Model Pipeline
Figure 1. Pipeline of the components of model (1) training, (2) evaluation and (3) deployment for typical LLMs.
There are several components involved in the (1) training, (2) evaluation and (3) deployment pipeline to obtain a Large Language Model (LLM). Model developers decide whether to make each component of those pipelines
private
or public
, with varying levels of restrictions for
the latter.

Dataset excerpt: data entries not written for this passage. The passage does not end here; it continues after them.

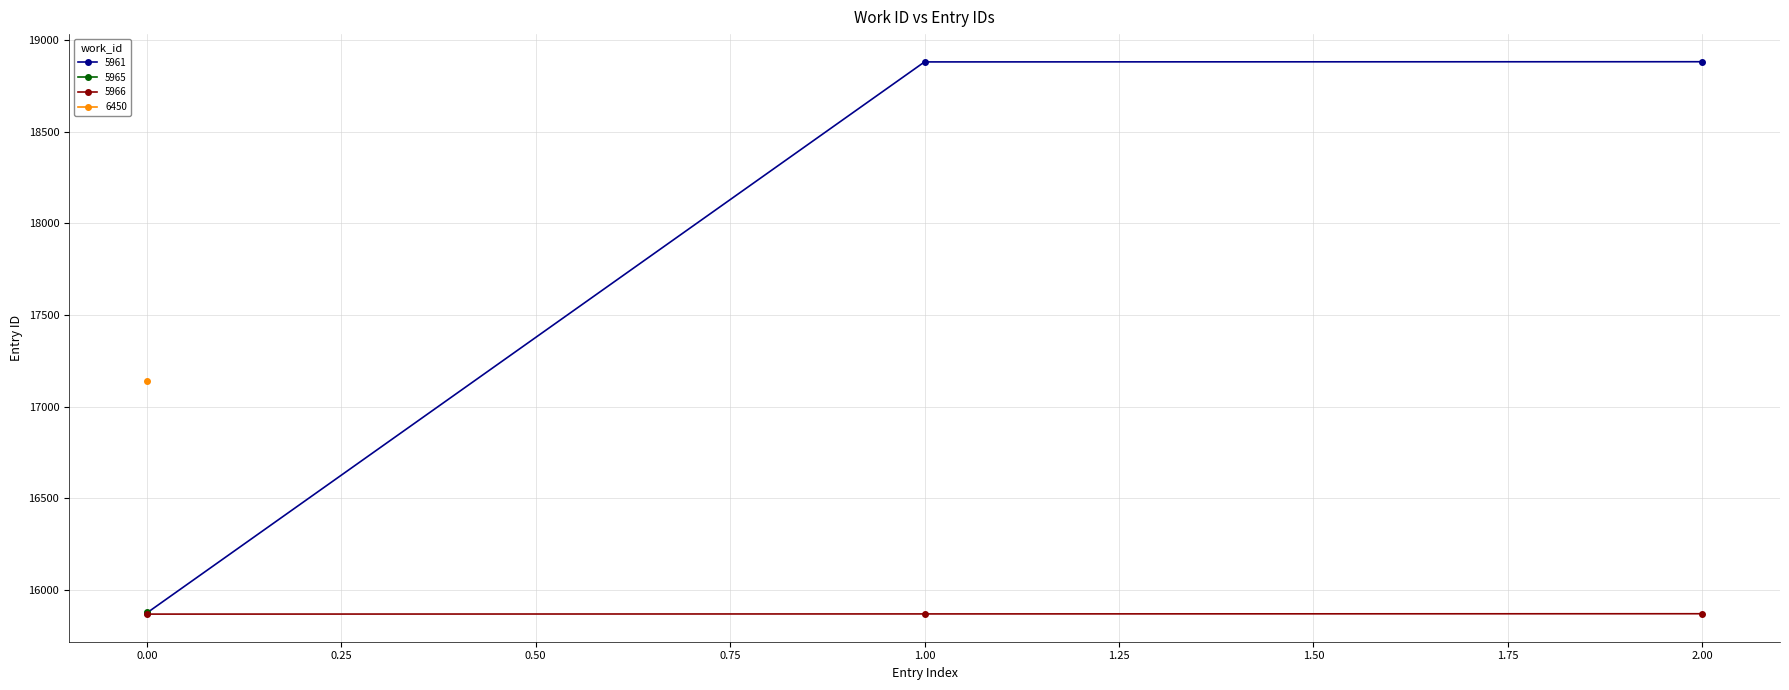

Does the chart display data point markers on the line(s)?

Yes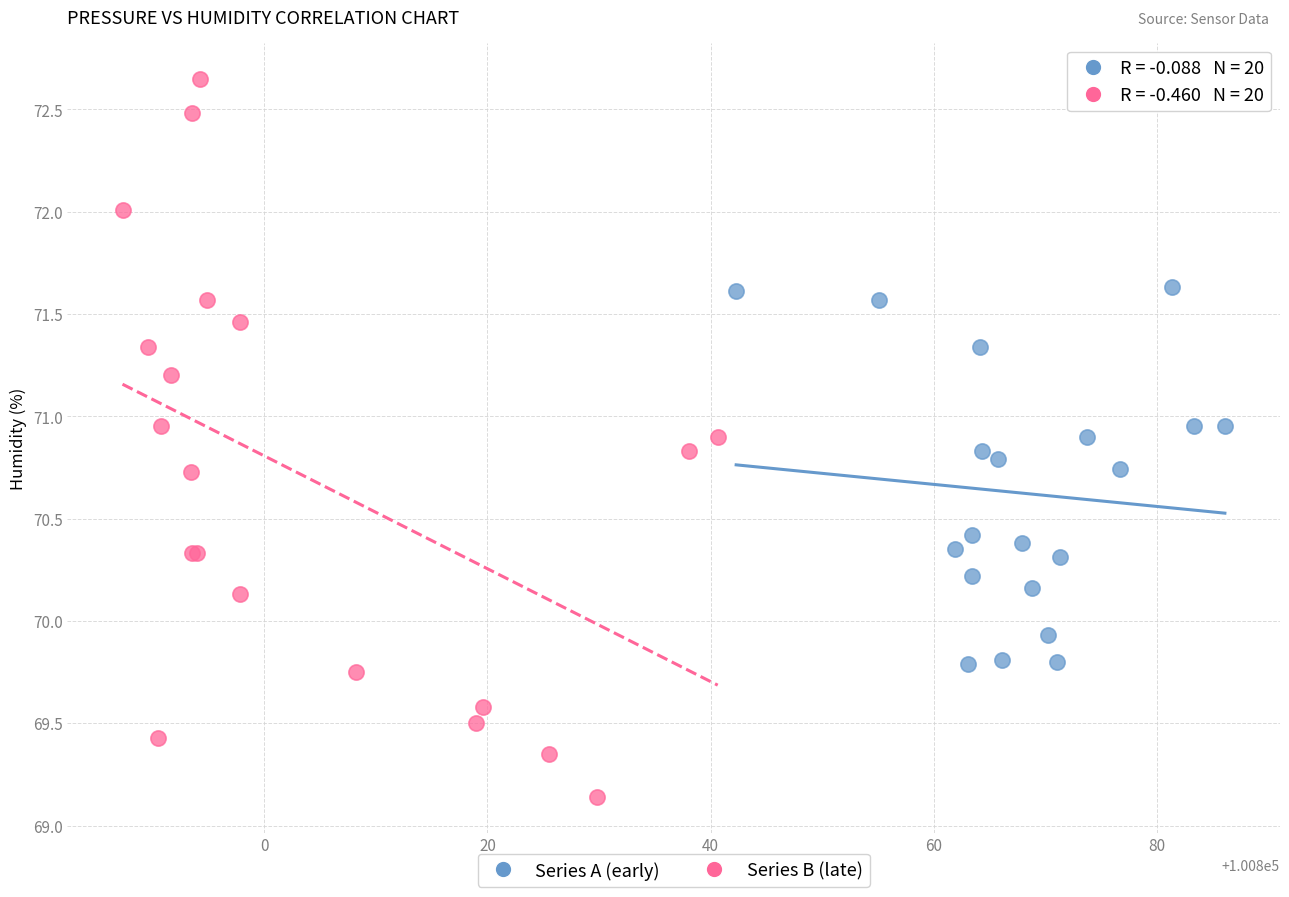

Which series contains the highest Y value?

Series B (late)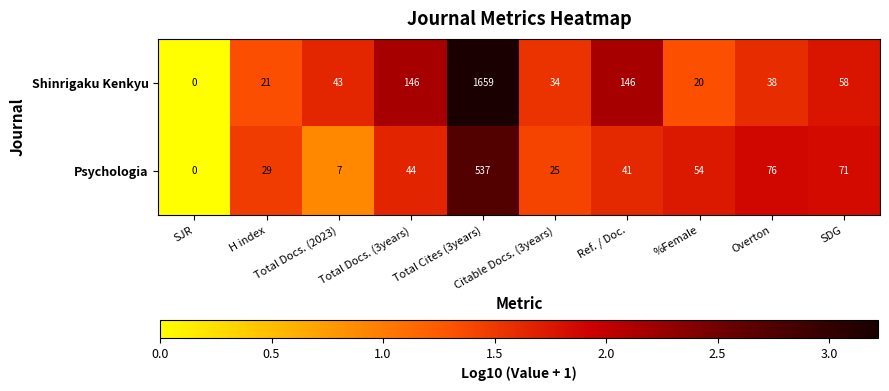

List the series in order of their overall mean, highest first.

Shinrigaku Kenkyu, Psychologia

These are summarized in Figure 1, and detailed below.
Model training processes can be grouped into three distinct stages:
pre-training
, where a model is exposed to large-scale
datasets composed of trillions of tokens of data, with the
goal of developing fundamental skills and broad knowledge;
supervised fine-tuning (SFT)
, which corrects for data quality issues in pre-training datasets using a smaller amount
of high-quality data; and alignment
, focusing on creating
application-specific versions of the model by considering
human preferences. Once trained, models are usually evaluated on openly available evaluation datasets (e.g., MMLU
by Hendrycks et al., 2020) as well as curated benchmarks
(e.g., HELM by Liang et al., 2022). Some models are also
evaluated on utility-oriented proprietary datasets held internally by developers, potentially by holding out some of
the SFT/alignment data from the training process (Touvron
et al., 2023a). On top of utility-based benchmarking, developers sometimes create safety evaluation mechanisms
to proactively stress-test the outputs of the model (e.g., red
teaming via adversarial prompts). Finally, at the deployment
stage, content can be generated by running the inference
code with the associated model weights.
Classifying Openness
Figure 2. Categorization of the levels of openness of the code and data of each model component.
To categorize the openness of each component, we introduce the scale presented in Figure 2. At the highest level, a
fully closed
component is not publicly
accessible in any form. In contrast, a
semi-open
component is publicly accessible but with certain
limitations on access or use, or it is available in a restricted
manner, such as through an Application Programming Interface (API). Finally, a fully open
component is available to the public without any restrictions
on its use.
Further, the semi-open category comprises three subcategories, delineating varied openness levels (see Figure 2). Distinctions are made between Code (C1-C5) and Data (D1-D5) components, where C5/D5 represents unrestricted availability and C1/D1 denotes complete unavailability. For semi-open components, their classification relies on the license of the publicly available code/data.
To evaluate the licenses we introduce a point-based system where each license gets 1 point (for a total maximum of 5) for allowing each of the following:
- can use a component for research purposes (Research)
- can use a component for any commercial purposes (Commercial Purposes)
- can modify a component as desired (with notice) (Modify as Desired)
- can copyright derivative (Copyright Derivative Work)
- publicly shared derivative work can use another license (Other license derivative work)
The total number of points is indicative of a license's restrictiveness. A
Highly restrictive
license scores 0-1 points, aligning with
openness levels of code C2 and data D3, imposing significant limitations. A Moderately restrictive
license, scoring
2-3 points (code C3 and data D3), allows more flexibility
but with some limitations. Licenses scoring 4 points are
Slightly restrictive
(code C4 and data D4), offering broader
usage rights with minimal restrictions. Finally, a Restriction free
license scores 5 points, indicating the highest level
of openness (code C5 and data D5), permitting all forms of
use, modification, and distribution without constraints.